## DOCUMENT PASSAGE
=====
According to Doolan, detective Janie Mallowan takes her name from Agatha Christie's married name, Mallowan, and from Christie's character Jane Marple.

Filming took place in June 2024 in Penarth, particularly Penarth Conservative Club and Penarth Pier, and in Llantwit Major in the Vale of Glamorgan, including St Illtyd's Church there. Filming on the second series took place in Penarth in 2025. Guests stars on the second series include Jane Horrocks, Mark Lewis Jones, Alexandra Roach, Hammed Animashaun, Roisin Conaty, Asim Chaudhry and Mike Bubbins.

==Broadcast==
The first series premiered on 25 May 2025 on BBC One and BBC iPlayer.

The second series premiered on 17 May 2026 on BBC One and BBC iPlayer.
=====
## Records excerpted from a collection
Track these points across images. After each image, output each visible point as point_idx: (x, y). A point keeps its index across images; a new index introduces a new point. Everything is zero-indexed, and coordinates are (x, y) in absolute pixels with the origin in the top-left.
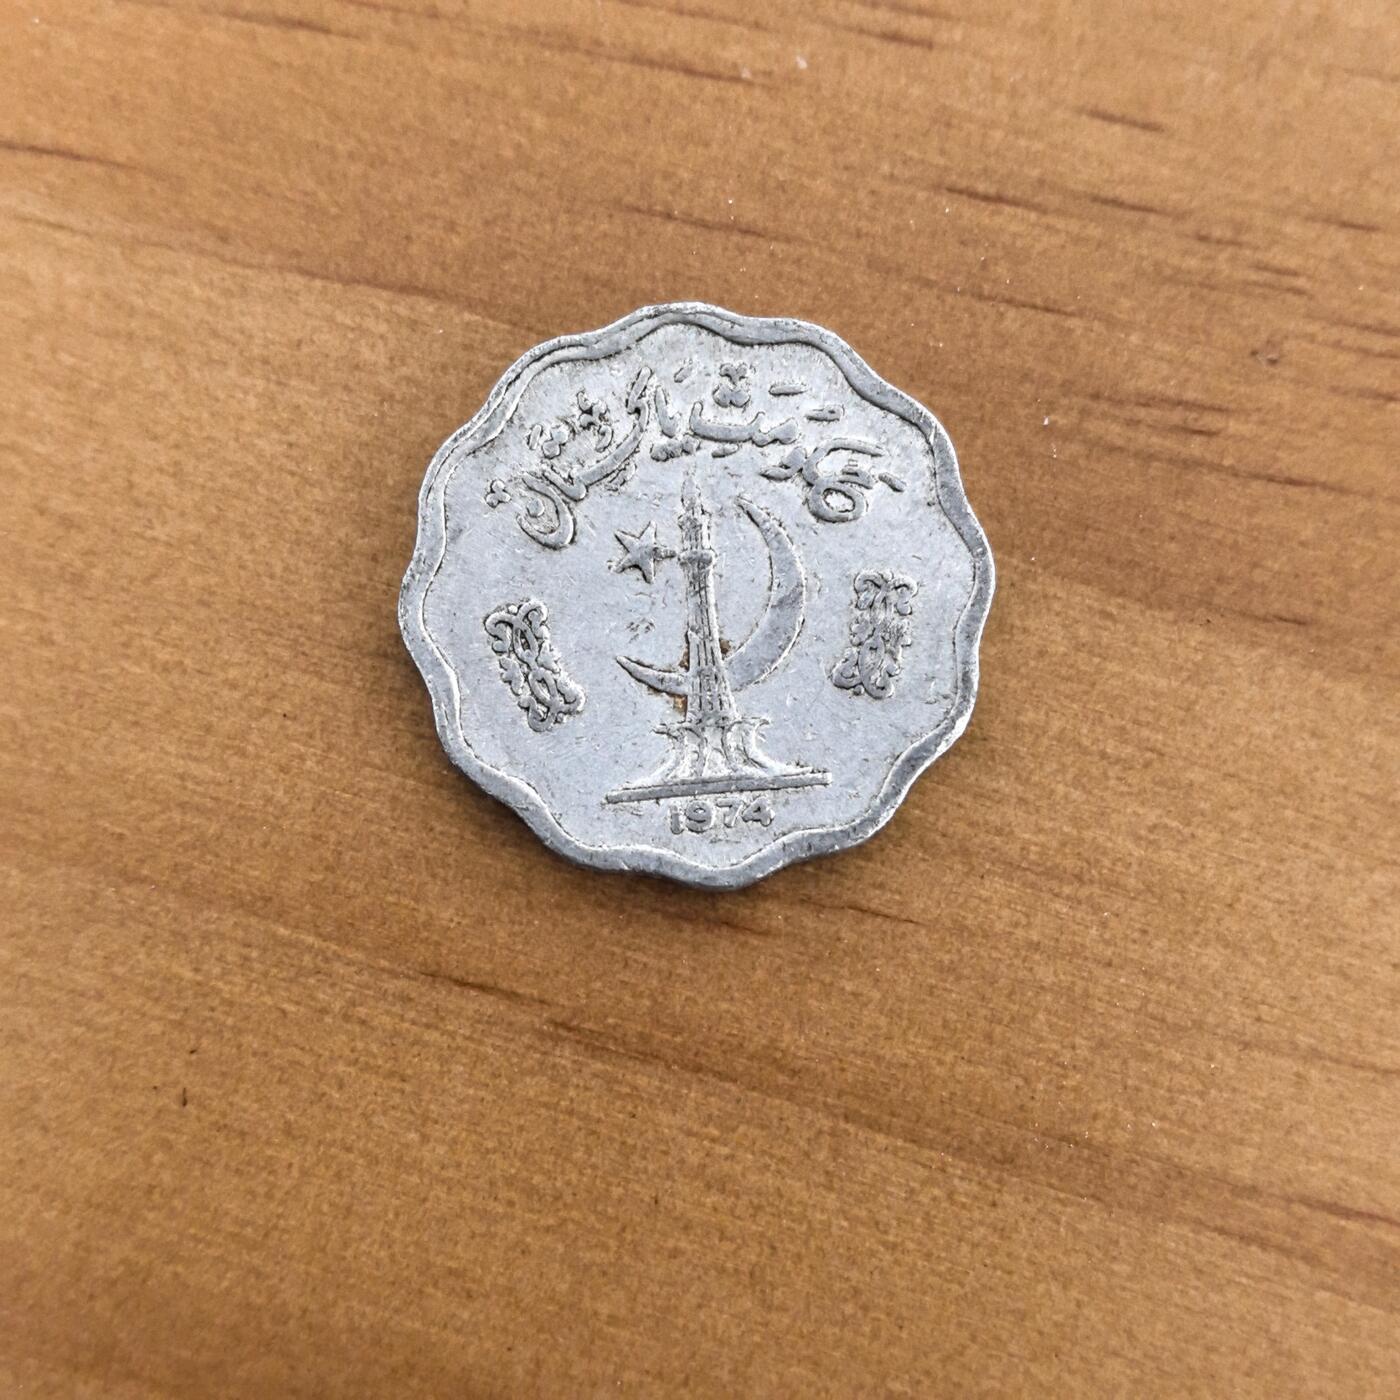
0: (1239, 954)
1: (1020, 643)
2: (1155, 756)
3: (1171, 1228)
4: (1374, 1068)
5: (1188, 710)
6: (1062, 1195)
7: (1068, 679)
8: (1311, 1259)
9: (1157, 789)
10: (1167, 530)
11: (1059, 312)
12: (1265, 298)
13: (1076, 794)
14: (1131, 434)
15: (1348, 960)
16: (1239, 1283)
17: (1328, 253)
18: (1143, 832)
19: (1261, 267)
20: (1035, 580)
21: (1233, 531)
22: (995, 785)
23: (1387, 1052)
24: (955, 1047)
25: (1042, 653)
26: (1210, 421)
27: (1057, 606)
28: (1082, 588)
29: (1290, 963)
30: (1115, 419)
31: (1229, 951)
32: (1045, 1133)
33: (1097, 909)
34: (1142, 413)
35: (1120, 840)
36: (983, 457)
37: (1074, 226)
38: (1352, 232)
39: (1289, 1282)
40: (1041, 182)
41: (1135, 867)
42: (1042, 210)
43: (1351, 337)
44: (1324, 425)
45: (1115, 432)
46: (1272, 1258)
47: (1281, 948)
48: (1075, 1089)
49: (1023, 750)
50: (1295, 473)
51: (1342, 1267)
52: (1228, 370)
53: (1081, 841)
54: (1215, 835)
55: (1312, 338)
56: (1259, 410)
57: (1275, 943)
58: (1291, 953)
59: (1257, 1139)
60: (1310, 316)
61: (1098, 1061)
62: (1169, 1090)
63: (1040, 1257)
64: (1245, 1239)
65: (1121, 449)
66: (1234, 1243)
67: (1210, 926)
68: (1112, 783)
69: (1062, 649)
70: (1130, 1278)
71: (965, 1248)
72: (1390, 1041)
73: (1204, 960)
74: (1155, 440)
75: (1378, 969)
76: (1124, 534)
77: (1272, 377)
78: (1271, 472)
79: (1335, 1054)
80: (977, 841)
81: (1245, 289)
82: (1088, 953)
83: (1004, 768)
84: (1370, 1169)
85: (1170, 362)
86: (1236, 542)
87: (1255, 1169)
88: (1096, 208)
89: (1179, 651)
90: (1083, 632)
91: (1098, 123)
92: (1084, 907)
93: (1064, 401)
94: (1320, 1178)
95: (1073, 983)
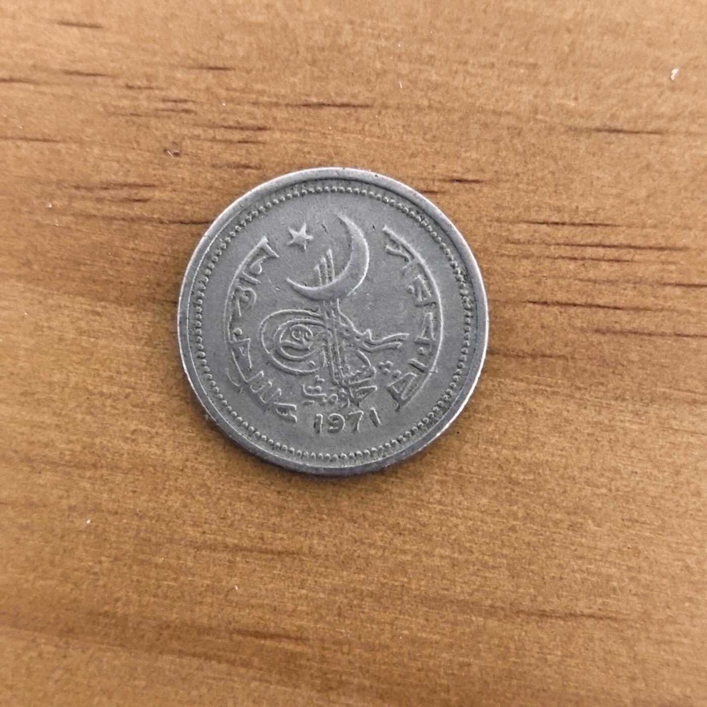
0: (190, 497)
1: (47, 336)
2: (130, 391)
3: (166, 657)
4: (272, 552)
5: (147, 362)
6: (103, 647)
7: (78, 353)
8: (247, 665)
9: (134, 409)
10: (125, 259)
11: (53, 141)
12: (169, 117)
13: (88, 418)
14: (100, 207)
15: (251, 492)
16: (207, 684)
17: (203, 86)
18: (128, 435)
19: (164, 100)
20: (52, 299)
21: (163, 255)
22: (41, 419)
23: (278, 542)
24: (34, 570)
25: (61, 339)
26: (145, 193)
27: (66, 312)
28: (80, 298)
29: (219, 499)
30: (90, 199)
31: (183, 496)
32: (91, 613)
33: (105, 482)
34: (104, 194)
35: (115, 442)
36: (16, 231)
37: (56, 90)
38: (216, 72)
39: (236, 679)
40: (34, 67)
41: (126, 456)
42: (36, 83)
43: (220, 134)
44: (210, 188)
45: (89, 206)
46: (224, 667)
47: (213, 490)
48: (104, 586)
49: (55, 397)
50: (197, 217)
51: (264, 666)
52: (151, 162)
53: (94, 444)
54: (169, 431)
55: (198, 137)
56: (172, 183)
57: (209, 488)
58: (219, 492)
59: (209, 600)
60: (196, 125)
61: (116, 569)
62: (157, 580)
63: (94, 682)
64: (208, 658)
65: (95, 216)
66: (202, 661)
67: (171, 483)
68: (108, 409)
69: (72, 336)
70: (145, 688)
71: (51, 684)
72: (280, 535)
73: (170, 503)
74: (114, 208)
75: (269, 495)
76: (101, 264)
77: (177, 163)
78: (182, 218)
79: (249, 547)
80: (34, 452)
81: (156, 114)
82: (104, 508)
83: (46, 409)
84: (275, 610)
85: (118, 162)
86: (166, 262)
87: (209, 617)
88: (67, 78)
89: (139, 329)
90: (83, 324)
91: (64, 27)
92: (99, 482)
93: (59, 192)
94: (246, 618)
95: (97, 526)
=====
## TASKS TO PERFORM
1. Starting at the first line of the records and ending at the line containing "29: (1290, 963)", give those lines as a Markdown table with the columns Row and Line. Skip blank lines and leave the pictures out.
2. Carry the passage about the detective series featuring Janie Mallowan further, beginning after its last sentence.

## RESULTS FOR THE EXERCISE
1.
| Row | Line |
|---|---|
| 1 | Track these points across images. After each image, output each visible point as point_idx: (x, y). A point keeps its index across images; a new index introduces a new point. Everything is zero-indexed, and coordinates are (x, y) in absolute pixels with the origin in the top-left. |
| 2 | 0: (1239, 954) |
| 3 | 1: (1020, 643) |
| 4 | 2: (1155, 756) |
| 5 | 3: (1171, 1228) |
| 6 | 4: (1374, 1068) |
| 7 | 5: (1188, 710) |
| 8 | 6: (1062, 1195) |
| 9 | 7: (1068, 679) |
| 10 | 8: (1311, 1259) |
| 11 | 9: (1157, 789) |
| 12 | 10: (1167, 530) |
| 13 | 11: (1059, 312) |
| 14 | 12: (1265, 298) |
| 15 | 13: (1076, 794) |
| 16 | 14: (1131, 434) |
| 17 | 15: (1348, 960) |
| 18 | 16: (1239, 1283) |
| 19 | 17: (1328, 253) |
| 20 | 18: (1143, 832) |
| 21 | 19: (1261, 267) |
| 22 | 20: (1035, 580) |
| 23 | 21: (1233, 531) |
| 24 | 22: (995, 785) |
| 25 | 23: (1387, 1052) |
| 26 | 24: (955, 1047) |
| 27 | 25: (1042, 653) |
| 28 | 26: (1210, 421) |
| 29 | 27: (1057, 606) |
| 30 | 28: (1082, 588) |
| 31 | 29: (1290, 963) |

2.
==Episodes==
===Series overview===

| Series | Episodes |  | Originally released |  |
| First released | Last released |
| 1 | 6 |  | 25 May 2025 | 29 June 2025 |
| 2 | 6 |  | 17 May 2026 | 21 June 2026 |

===Series 1 (2025)===

| No. | Episode | Directed by | Written by | Original release date | UK viewers (millions) |
| 1 | Episode 1 | Simon Hynd | Paul Doolan | 25 May 2025 | 4.51 |
DS Jane (Janie) Mallowan investigates the apparent suicide of a property developer. She discovers that former TV detective and national treasure John Chapel is one of the dead man's neighbours. Chapel provides insight into the motivations of the dead man and various suspects.
| 2 | Episode 2 | Simon Hynd | Paul Doolan | 1 June 2025 | 4.09 |
A new member of Janie's mother Yvonne's hillwalking group is found dead near a notorious danger spot at a waterfall. John joins the group to learn more about the dead woman and the members of the group.
| 3 | Episode 3 | Simon Hynd | Paul Doolan and Nina Metivier | 8 June 2025 | 4.04 |
The best man is killed the night before a wedding. John looks into the psychology of the wedding party members.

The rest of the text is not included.